その際、利用者BさんはAさんの後ろに乗っていて
椅子を何度も蹴ってきた。
ふざけてだ。
これも珍しいことではない。

 
「やめて!」

 
Aさんの親はBさんが嫌いだ。

Aさんは我が子を特別に思い
周りの障害がある方を見下しているような
言動や素振りをする場面がある。

 
確かに我が子の椅子が後ろから蹴られたら不快だろうが
「やめて!」という言い方はいかがなものかと思ってしまう。

 
「Aちゃん、かわいそうに。痛かったよね。痛かったよね。」

 
その日は私が立ち去るまで
ずっと言われた。

 
施設に戻ってから周りに話すと
「いつもだよ。」と同僚が言い
「早く降りない方も降りない方よ。
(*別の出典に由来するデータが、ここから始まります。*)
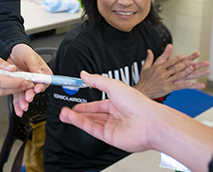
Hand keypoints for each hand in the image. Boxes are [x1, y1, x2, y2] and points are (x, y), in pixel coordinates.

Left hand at [8, 44, 52, 115]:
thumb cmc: (22, 52)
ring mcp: (26, 85)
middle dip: (31, 94)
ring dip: (24, 102)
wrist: (9, 52)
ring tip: (22, 106)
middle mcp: (35, 80)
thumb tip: (38, 73)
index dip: (41, 86)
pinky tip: (18, 109)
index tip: (37, 88)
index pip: (45, 80)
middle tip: (28, 97)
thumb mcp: (29, 55)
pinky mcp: (17, 87)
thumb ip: (34, 65)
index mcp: (42, 72)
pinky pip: (18, 96)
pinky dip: (17, 104)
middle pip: (35, 90)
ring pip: (26, 95)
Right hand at [61, 72, 212, 171]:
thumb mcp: (114, 85)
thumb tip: (84, 74)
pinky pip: (92, 129)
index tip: (76, 101)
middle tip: (66, 109)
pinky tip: (72, 117)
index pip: (99, 103)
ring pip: (90, 122)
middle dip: (79, 112)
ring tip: (63, 113)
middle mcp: (115, 115)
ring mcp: (113, 127)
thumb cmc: (138, 103)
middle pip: (93, 114)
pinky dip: (80, 123)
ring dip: (76, 118)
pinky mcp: (110, 137)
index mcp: (118, 102)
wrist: (149, 122)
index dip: (87, 103)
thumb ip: (97, 80)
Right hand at [134, 45, 209, 98]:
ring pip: (177, 76)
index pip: (169, 62)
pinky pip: (178, 86)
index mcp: (158, 68)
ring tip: (192, 68)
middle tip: (192, 61)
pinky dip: (185, 84)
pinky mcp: (167, 89)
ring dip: (186, 72)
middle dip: (184, 64)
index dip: (177, 58)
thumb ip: (149, 58)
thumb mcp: (145, 67)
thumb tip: (149, 50)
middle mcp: (162, 74)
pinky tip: (191, 83)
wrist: (142, 91)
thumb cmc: (144, 79)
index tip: (183, 56)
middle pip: (175, 68)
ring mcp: (165, 82)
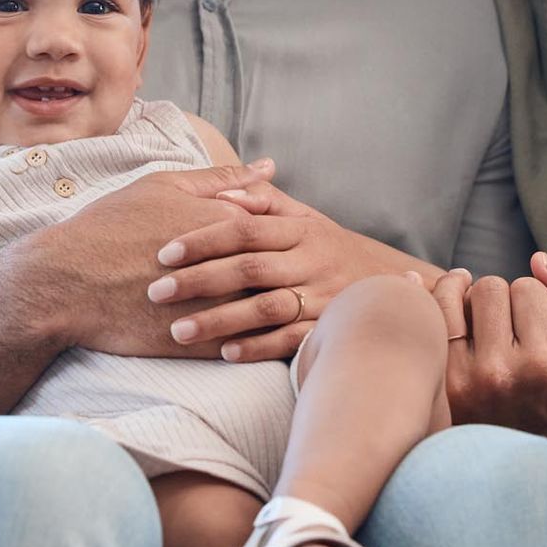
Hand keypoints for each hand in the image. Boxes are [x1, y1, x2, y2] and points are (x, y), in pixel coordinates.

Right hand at [41, 160, 280, 357]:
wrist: (68, 281)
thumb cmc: (112, 225)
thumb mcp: (165, 185)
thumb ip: (223, 178)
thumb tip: (269, 167)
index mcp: (226, 222)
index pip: (279, 230)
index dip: (285, 237)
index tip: (285, 243)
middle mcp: (230, 265)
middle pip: (281, 273)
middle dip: (292, 276)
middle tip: (297, 278)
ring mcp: (217, 307)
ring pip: (269, 313)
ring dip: (282, 313)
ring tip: (287, 312)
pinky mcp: (201, 342)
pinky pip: (246, 348)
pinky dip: (257, 345)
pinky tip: (258, 340)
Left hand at [144, 180, 426, 361]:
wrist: (391, 287)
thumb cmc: (330, 248)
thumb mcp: (305, 217)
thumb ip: (263, 203)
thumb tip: (222, 193)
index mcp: (301, 230)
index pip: (245, 230)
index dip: (203, 240)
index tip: (163, 253)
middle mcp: (312, 262)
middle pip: (249, 268)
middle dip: (199, 280)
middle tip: (155, 292)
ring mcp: (321, 298)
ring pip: (265, 308)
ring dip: (220, 320)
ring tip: (178, 332)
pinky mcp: (327, 331)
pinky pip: (290, 340)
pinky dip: (258, 347)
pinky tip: (224, 353)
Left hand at [434, 251, 546, 437]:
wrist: (518, 459)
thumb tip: (538, 260)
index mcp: (544, 364)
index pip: (529, 287)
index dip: (532, 301)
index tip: (533, 327)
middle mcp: (499, 373)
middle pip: (489, 287)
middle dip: (498, 300)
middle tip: (504, 330)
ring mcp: (458, 380)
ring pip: (451, 294)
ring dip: (463, 300)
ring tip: (476, 324)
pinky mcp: (429, 382)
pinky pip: (421, 314)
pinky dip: (429, 304)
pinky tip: (444, 319)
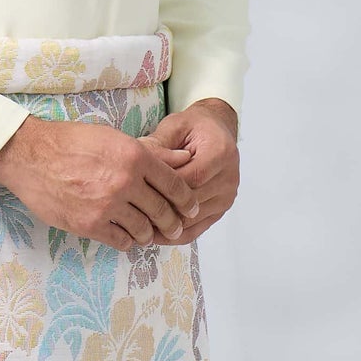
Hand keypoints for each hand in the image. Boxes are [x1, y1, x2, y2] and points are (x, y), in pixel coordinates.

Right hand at [0, 113, 202, 249]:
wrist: (30, 156)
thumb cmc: (70, 142)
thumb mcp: (114, 138)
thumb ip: (151, 151)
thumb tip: (183, 157)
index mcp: (134, 157)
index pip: (174, 184)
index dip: (187, 200)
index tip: (192, 209)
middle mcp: (125, 182)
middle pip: (162, 211)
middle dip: (172, 223)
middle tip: (174, 229)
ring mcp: (107, 205)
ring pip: (142, 229)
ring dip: (148, 233)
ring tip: (147, 233)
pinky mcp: (89, 224)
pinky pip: (120, 240)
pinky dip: (126, 241)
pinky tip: (124, 236)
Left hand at [146, 98, 240, 236]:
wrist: (217, 131)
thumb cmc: (195, 127)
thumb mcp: (175, 126)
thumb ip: (158, 144)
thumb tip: (136, 162)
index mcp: (220, 153)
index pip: (189, 178)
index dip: (162, 187)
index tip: (136, 192)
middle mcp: (229, 178)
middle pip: (190, 203)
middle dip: (159, 208)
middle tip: (131, 214)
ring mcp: (226, 197)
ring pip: (191, 220)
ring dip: (164, 226)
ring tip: (137, 226)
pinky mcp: (220, 211)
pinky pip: (196, 230)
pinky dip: (173, 234)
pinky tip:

」と施設長が言った。

 
 
それから数日後
再び私はAさんやBさんを送迎することになった。

 
やはりAさんはグズグズしてなかなか降りないし
Bさんは相変わらず蹴っている。

 
保護者の目線が怖かった。

 
焦った私は
普段…今までは一回もしたことはないが
広げていたAさんの足をとじ
体の向きを入り口側に変えた。

 
「やめて!」

保護者は私に言った。

 
「うちの子にはやめてちょうだい!」

「心の準備をする時間が必要なのよ!」

 
私は平謝りした。

 
 
先日と同じような展開にならないようにした結果
私が責められることになってしまった。
先日の利用者と私は同レベルだ。
空回りとはこのことだ。

 
私は平謝りした。
Aさんらにいつまでも平謝りした。

 
別れてからも
心臓がバクバクして
ぼんやりしてしまった。

 
やってしまった…
やってしまった……
やってしまった………

私は心が真っ暗になってしまった。

 
次から次へと
今まで仕事でやった失敗や保護者からの苦情が浮かんで仕方なかった。
ただただ自信をなくした。

 
…こんな時に同僚に話せたらどんなにか楽だろう。

私は同僚にも
まして施設長になんて言えず
暗い気持ちで残りの業務をこなした。

 
施設長は保護者とLINEでやりとりをしているから
LINEの音が鳴るたびに
私はビクビクしていた。

 
関係ない話をしても
関係ない仕事をしても
私は上の空だった。

 
 
定時になってから
逃げるように私は帰った。

 
心臓がバクバクした。

 
 
帰宅後
家の中に入るとエビカツ巻きが置いてあった。

それは私が「久しぶりに食べたい。」と言っていたものだった。

 
その日は私が両親より先に帰り
そのエビカツ巻きを一人食べたら涙が込み上げた。

人は何故悲しい時にご飯を食べると涙が出てくるのだろうか。

 
そのうち、両親が帰ってきて
私は一部始終話した。

 
「次の人の送迎もあるのに、心の準備をいつまでも待てないよね(※Aさんは送迎トップバッター)。」

 
「適当に話を合わせておけばいいんじゃない?そういう親なんでしょ。」

私はフッと今日気づいた。

 
Aさんは場面切り替えが苦手で何かを促されるたびに「やめてよ!」と怒鳴っている。

 
そうだ…
それは母親の口癖なのだ。

子は親に似るのだ。

 
「待たせて申し訳ありません。」
「いつもなかなか降りなくて申し訳ありません。」

という気持ちはないのだろう。

 
これからは親に任せよう。

どうせ私は無能な職員なのだ。

 
心の準備とやらができた時に
保護者が率先しておろしてください。

他の人の送迎もあるので
その点をどうかよろしくお願いしますね。